Belum sampai setengah jalan, gempa susulan kembali terjadi. Kali ini agak lebih keras dari sebelumnya. Orang-orang kembali berlari keluar rumah, berusaha untuk menyelamatkan diri. Bayu kembali berlari, namun bukan untuk menyelamatkan diri, melainkan untuk mnyelamatkan Ai. Walau pun baru sebentar, Ai sudah seperti adiknya. Bayu sudah kehilangan Dea, ia tidak mau kehilangan Ai juga. Gempa berhenti sesaat sebelum Bayu mencapai rumah Pak Ruslan. Tanpa memikirkan sopan-santun, Bayu langsung menerobos masuk untuk menjemput Ai. Bayu menemukan Ai yang duduk tersudut sambil memeluk kepalanya erat-erat. Bayu datang dan memeluk Ai, berusaha menenangkannya.
Tuhan seakan sedang mempermainkan Ai dan warga desa tersebut. Gempa kembali terjadi. Sadar kalau Ai tidak akan pulih dalam waktu dekat, Bayu menggendongnya keluar.
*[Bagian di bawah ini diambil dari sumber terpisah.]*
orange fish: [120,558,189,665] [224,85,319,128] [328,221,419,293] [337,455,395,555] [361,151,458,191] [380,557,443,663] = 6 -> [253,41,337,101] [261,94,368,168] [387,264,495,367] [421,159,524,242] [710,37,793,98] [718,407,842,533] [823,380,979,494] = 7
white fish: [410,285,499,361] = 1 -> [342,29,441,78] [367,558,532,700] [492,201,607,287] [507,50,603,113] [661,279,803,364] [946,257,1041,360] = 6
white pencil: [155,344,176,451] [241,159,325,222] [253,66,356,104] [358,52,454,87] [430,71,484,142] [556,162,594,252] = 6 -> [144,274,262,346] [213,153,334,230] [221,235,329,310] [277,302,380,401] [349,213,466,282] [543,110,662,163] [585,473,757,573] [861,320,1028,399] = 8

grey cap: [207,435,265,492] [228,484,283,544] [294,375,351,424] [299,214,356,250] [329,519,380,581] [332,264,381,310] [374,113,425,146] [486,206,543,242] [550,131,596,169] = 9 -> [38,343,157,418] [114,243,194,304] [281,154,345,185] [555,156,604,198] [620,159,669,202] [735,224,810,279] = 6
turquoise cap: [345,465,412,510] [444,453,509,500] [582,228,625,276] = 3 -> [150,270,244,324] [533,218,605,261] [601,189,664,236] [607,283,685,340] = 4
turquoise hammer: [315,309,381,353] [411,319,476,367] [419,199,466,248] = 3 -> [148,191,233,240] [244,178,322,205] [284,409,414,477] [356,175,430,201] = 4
Sebelum berhasil mencapai tempat aman, puing-puing rumah mulai berjatuhan. Sebuah balok besar nan tajam menancap dengan sukses di perut kanan Bayu. Bayu menjerit kesakitan, sadar kalau ia tidak akan bisa membawa Ai keluar dengan keadaan seperti ini, Bayu mengumpulkan tenaga dan melemparkan tubuh mungil Ai keluar rumah.
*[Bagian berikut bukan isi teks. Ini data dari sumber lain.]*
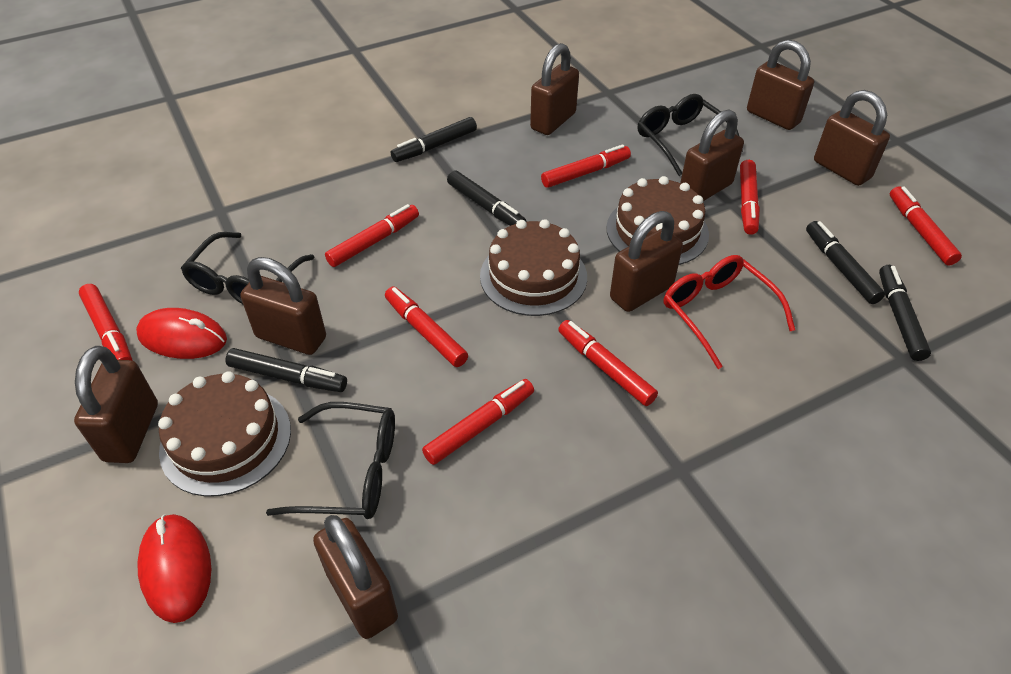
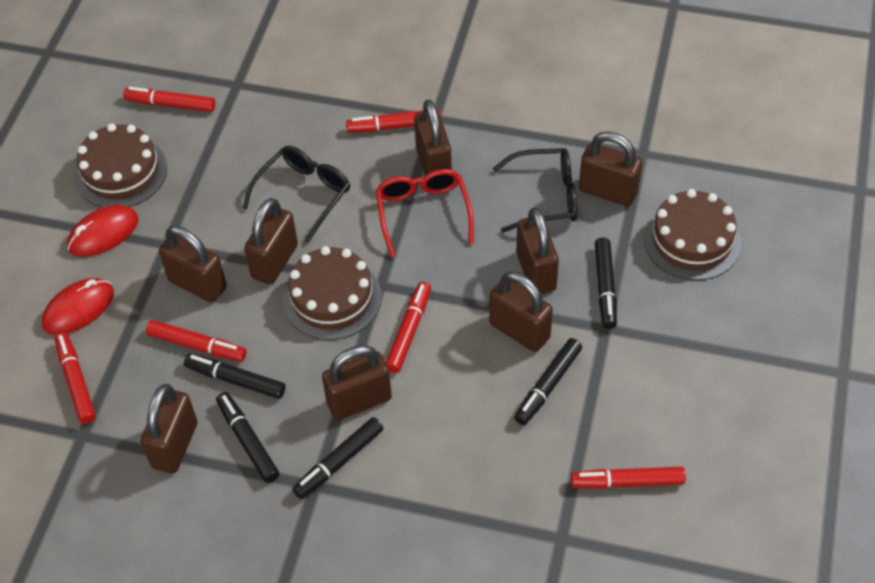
black glasses: [181,232,315,304] [266,402,395,519] [638,94,743,176] = 3 -> [242,146,350,244] [492,148,577,233] = 2
red marker: [79,284,132,360] [325,204,419,267] [385,287,468,367] [422,379,534,465] [541,144,631,188] [558,320,658,406] [740,160,760,235] [890,186,962,265] = 8 -> [55,332,96,424] [123,87,215,112] [146,320,246,362] [346,109,441,133] [386,282,431,373] [571,467,686,489] = 6

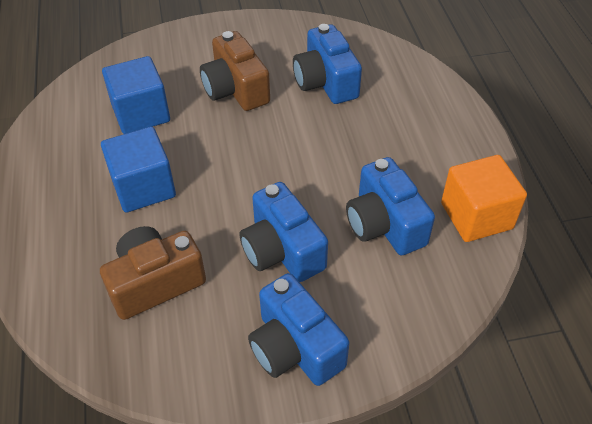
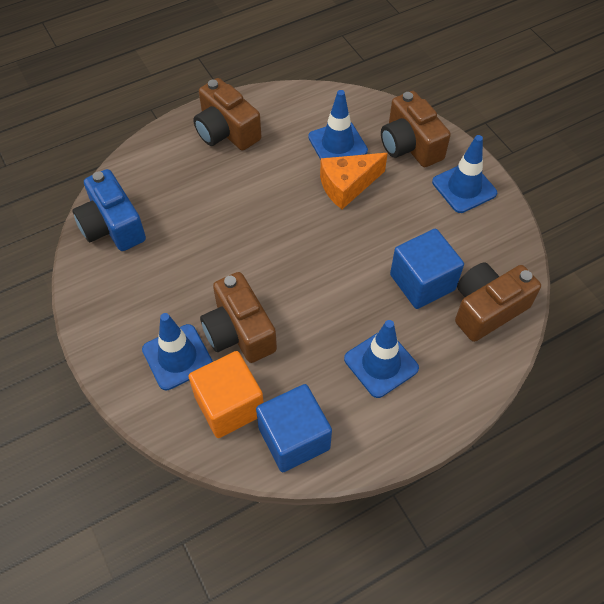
blue camera: [240,182,328,282] [248,273,349,386] [293,24,362,104] [346,157,435,255] = 4 -> [72,169,146,251] = 1
blue traffic cone: none = 0 -> [142,313,213,390] [308,90,368,160] [344,320,419,398] [432,135,497,213] = 4
brown camera: [100,226,206,320] [200,31,270,111] = 2 -> [193,78,261,150] [200,272,277,363] [381,91,451,167] [455,262,541,342] = 4
orange cheese: none = 0 -> [320,153,388,209] = 1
Tubuh Ai mendarat tidak terlalu jauh, namun cukup jauh dari zona berbahaya ini. Bayu menatap Ai yang tidak sadarkan diri itu dengan kelegaan yang luar biasa. Ia mungkin tidak berhasil menyelamatkan Dea, namun ia setidaknya berhasil menyelamatkan Ai.
Darah yang mengalir dan tanah yang masih bergoncang membuat Bayu jatuh terlentang, menghadap langit. Kesadaran Bayu mulai menghilang karena rasa sakit yang dialaminya, namun Bayu tetap tersenyum. Pak Reza memang benar, tidak sia-sia ia datang ke sini. Bayu belajar banyak hal di tempat ini. Ia juga menemukan hal yang dicarinya selama ini, kehangatan sebuah keluarga. Air mata mulai mengalir turun dari mata Bayu yang mulai kehilangan cahaya kehidupan. Sambil menatap langit, Bayu menyambut detik-detik terakhir hidupnya tanpa penyesalan sedikit pun dalam hatinya, dan dalam keheningan itu, Bayu mulai meninggalkan dunia ini untuk selamanya.